Rosin describes Shreya Kangovi’s IMPaCT initiative, which identifies, hires, trains, deploys, and manages community health workers. The populations IMPaCT serves have poor relationships with the health care system, says Rosin. They are more likely to interact productively with people from similar backgrounds. “What these community health workers do is remove friction,” he says. “They understand [not only] what are those goals, but what’s standing in the way of those goals — how do we get rid of those things?”
“There is absolutely no way that the clinician can, in the period of time allotted, manage [patients’ SDOH needs],” says Rosin. A patient may not be able to deal with their health until they have stable housing, for example. Community health worker programs like IMPaCT can successfully intervene here; a clinician cannot. “Friction that has to be removed from the system goes well beyond the clinical setting,” says Rosin. “It’s so much work.”

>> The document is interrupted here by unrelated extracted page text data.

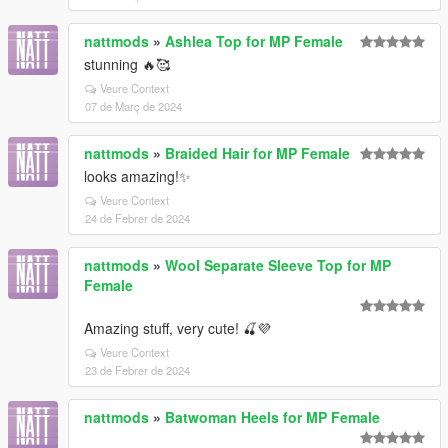
nattmods
»
Ashlea Top for MP Female
stunning 🔥🥰
Veure Context
07 de Març de 2024
nattmods
»
Braided Hair for MP Female
looks amazing!✨
Veure Context
24 de Febrer de 2024
nattmods
»
Wool Separate Sleeve Top for MP
Female
Amazing stuff, very cute! 🍒💜
Veure Context
23 de Febrer de 2024
nattmods
»
Batwoman Heels for MP Female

Peter Ubel, Associate Director of Duke Health Sector Management, adds to Rosin’s point that clinicians have limited time. “In the 15 minutes you’re with a patient, you have to maximize what you can do for them, given your background and your abilities, and you want to work with a team of people who can help complement what you can and can’t do best,” he says. However, he believes physicians should be in multiple lanes.
“As physicians, we’ve gained insights into parts of humanity and society, and we’ve got esteem, respect, money, and power,” says Ubel. “If we’re just staying in our lane and thinking 15 minutes at a time with patients” rather than using that status, then that’s not enough, he says.
Ubel mentions pediatrician Jill McCabe, who ran for state office. “Why did she run for office? Because she saw what lack of Medicaid coverage did to her patient population,” he says. “That jumping out of a lane I’d really like to see. And when we’re in our own lanes, we can share the lane with a lot of other people, too.”
From the NEJM Catalyst event Patient Behavior Change: Building Blocks for Success, held at Duke University, April 4, 2018.